Penulis: Redaksi TVRINews
TVRINews, Jakarta
Ketua Umum Gerakan Wanita Sejahtera (GWS), Giwo Rubianto Wiyogo, menyampaikan duka mendalam atas tragedi tabrakan kereta yang menimbulkan korban jiwa dan luka-lukas di Bekasi. Insiden tersebut menjadi perhatian luas karena melibatkan penumpang dalam jumlah besar, termasuk perempuan yang berada di gerbong khusus.
Dalam pernyataannya, Giwo menyoroti posisi gerbong perempuan dalam rangkaian kereta yang dinilai perlu mendapat perhatian serius dari aspek keselamatan. Ia menilai penempatan gerbong perempuan di bagian ujung rangkaian berpotensi meningkatkan risiko jika terjadi kecelakaan, sehingga perlu dikaji ulang oleh pihak terkait.
Menurut Giwo, perlindungan terhadap perempuan dalam transportasi publik tidak cukup hanya dengan menghadirkan gerbong khusus, tetapi juga harus mempertimbangkan faktor keamanan secara menyeluruh agar tidak menjadi bumerang bagi penumpang.
“Keselamatan itu harus menjadi prioritas utama.

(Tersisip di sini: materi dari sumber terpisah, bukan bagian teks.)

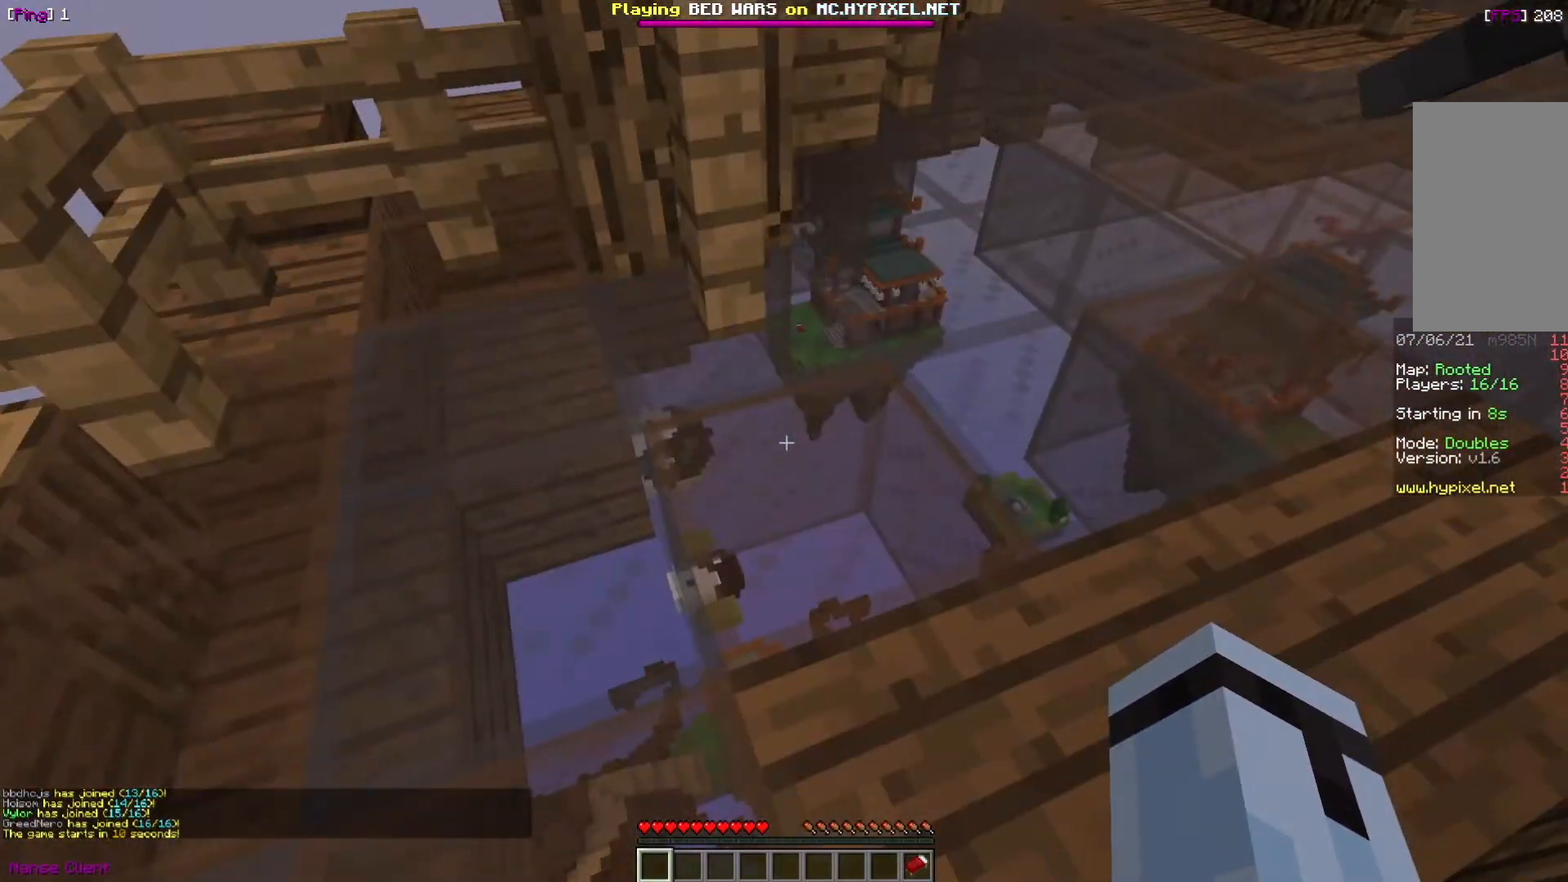
{"keys": [], "mouse": [], "events": []}
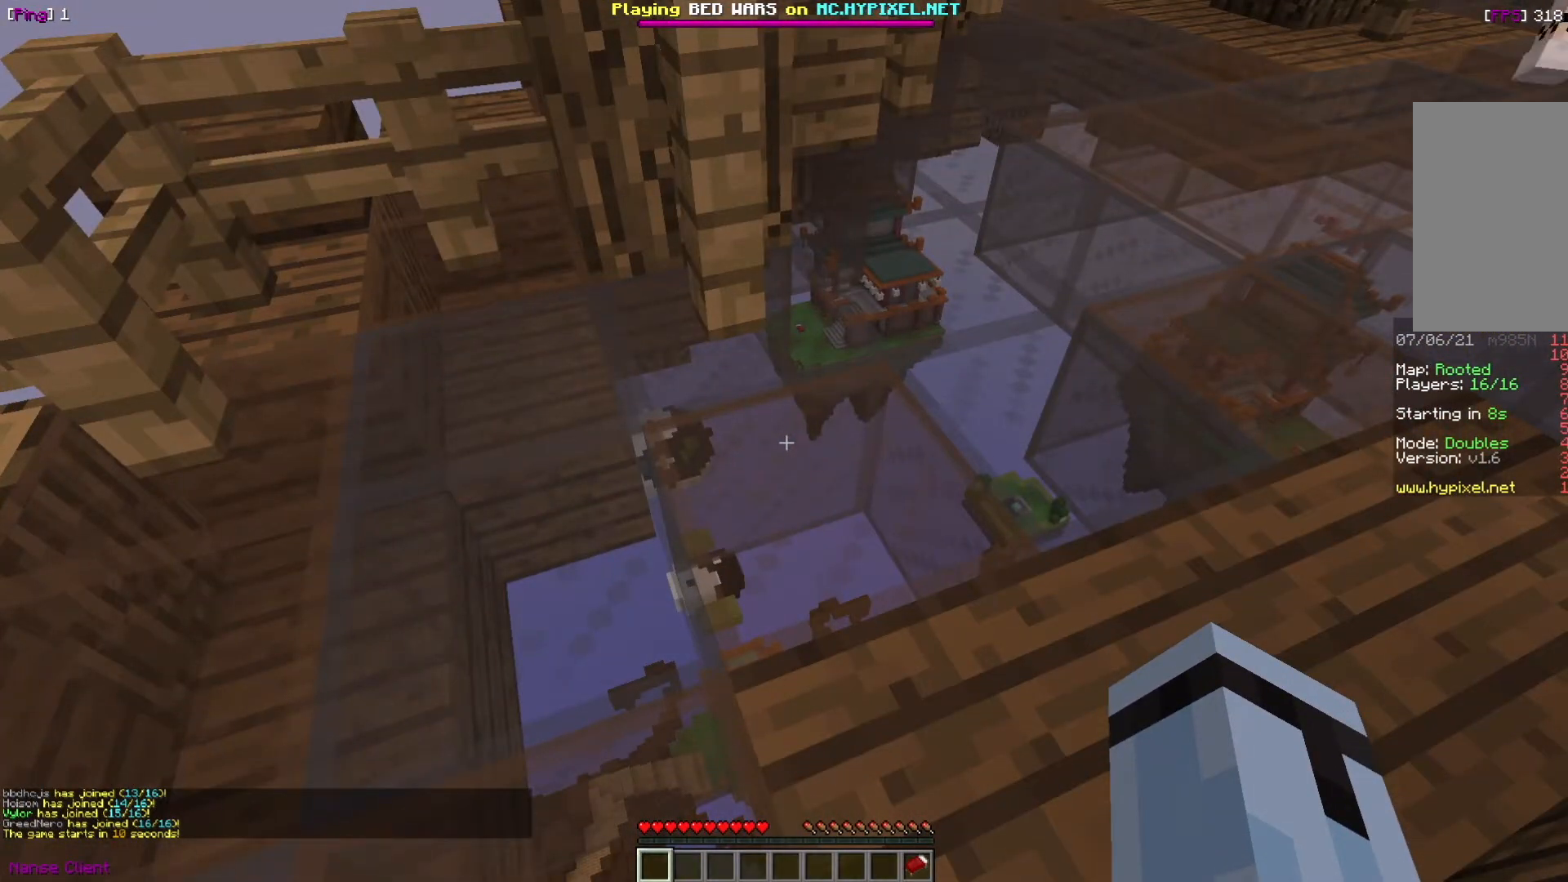
{"keys": ["w"], "mouse": [], "events": [[334, "w", "down"]]}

Jangan sampai kebijakan yang dibuat untuk melindungi justru menimbulkan kerentanan baru,” tegasnya di Jakarta, Selasa 28 April 2026.

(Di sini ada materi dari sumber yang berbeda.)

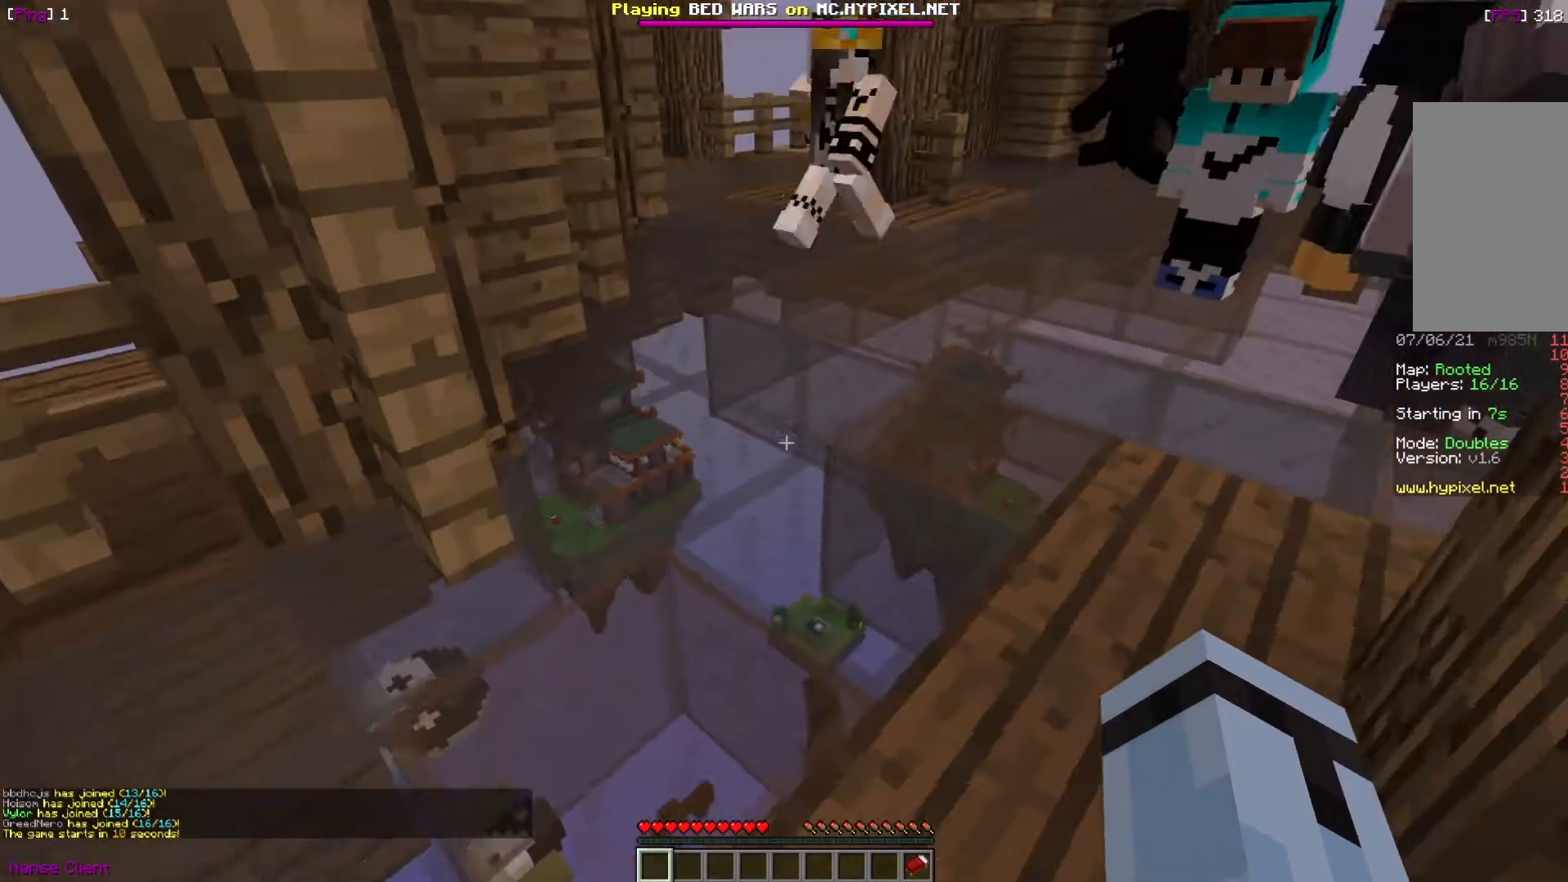
{"keys": ["w"], "mouse": [], "events": []}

Giwo juga mendorong adanya evaluasi menyeluruh terhadap standar operasional dan sistem keamanan transportasi kereta api, termasuk tata letak gerbong serta prosedur darurat saat terjadi insiden. Ia berharap tragedi ini menjadi pelajaran penting bagi semua pihak untuk meningkatkan sistem keselamatan, khususnya dalam memberikan perlindungan optimal bagi perempuan sebagai pengguna transportasi publik.

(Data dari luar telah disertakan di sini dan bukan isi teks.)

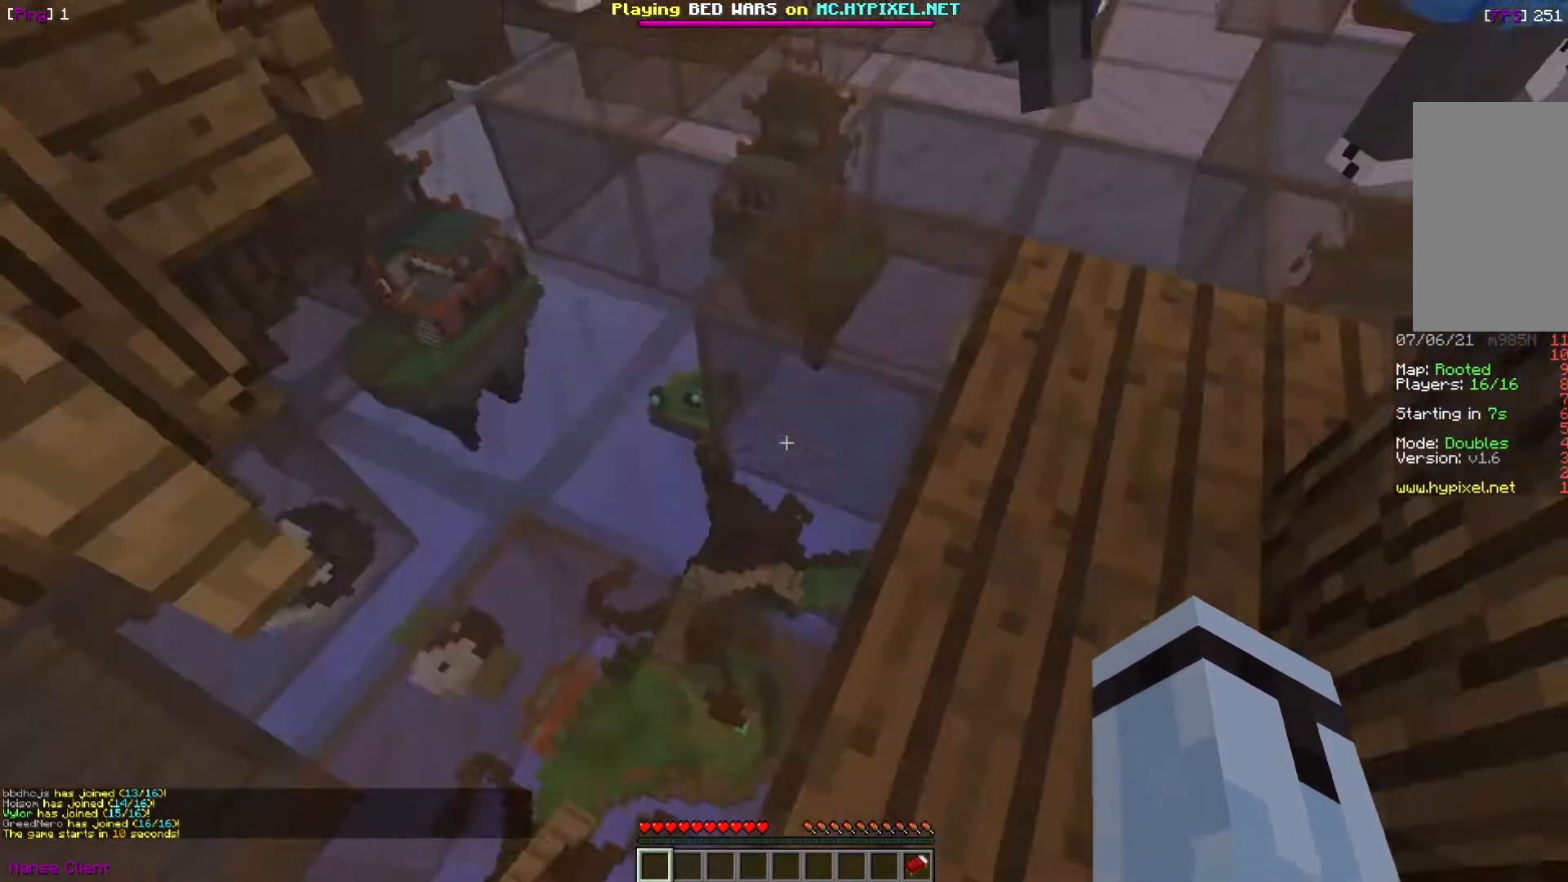
{"keys": ["w"], "mouse": [], "events": []}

“Ini bukan hanya soal teknis, tetapi soal keberpihakan pada keselamatan manusia. Perempuan harus merasa aman, bukan justru berada pada posisi yang lebih berisiko,” tuturnya.
Selain aspek keselamatan, Giwo Rubianto berharap uang duka atau jaminan lainnya yang akan diterima oleh korban harus dipermudah dan dilancarkan tanpa melalui prosedur yang berbelit-belit. Hal ini dinilai penting sebagai bentuk tanggung jawab nyata dan empati kepada para korban serta keluarga yang terdampak musibah tersebut.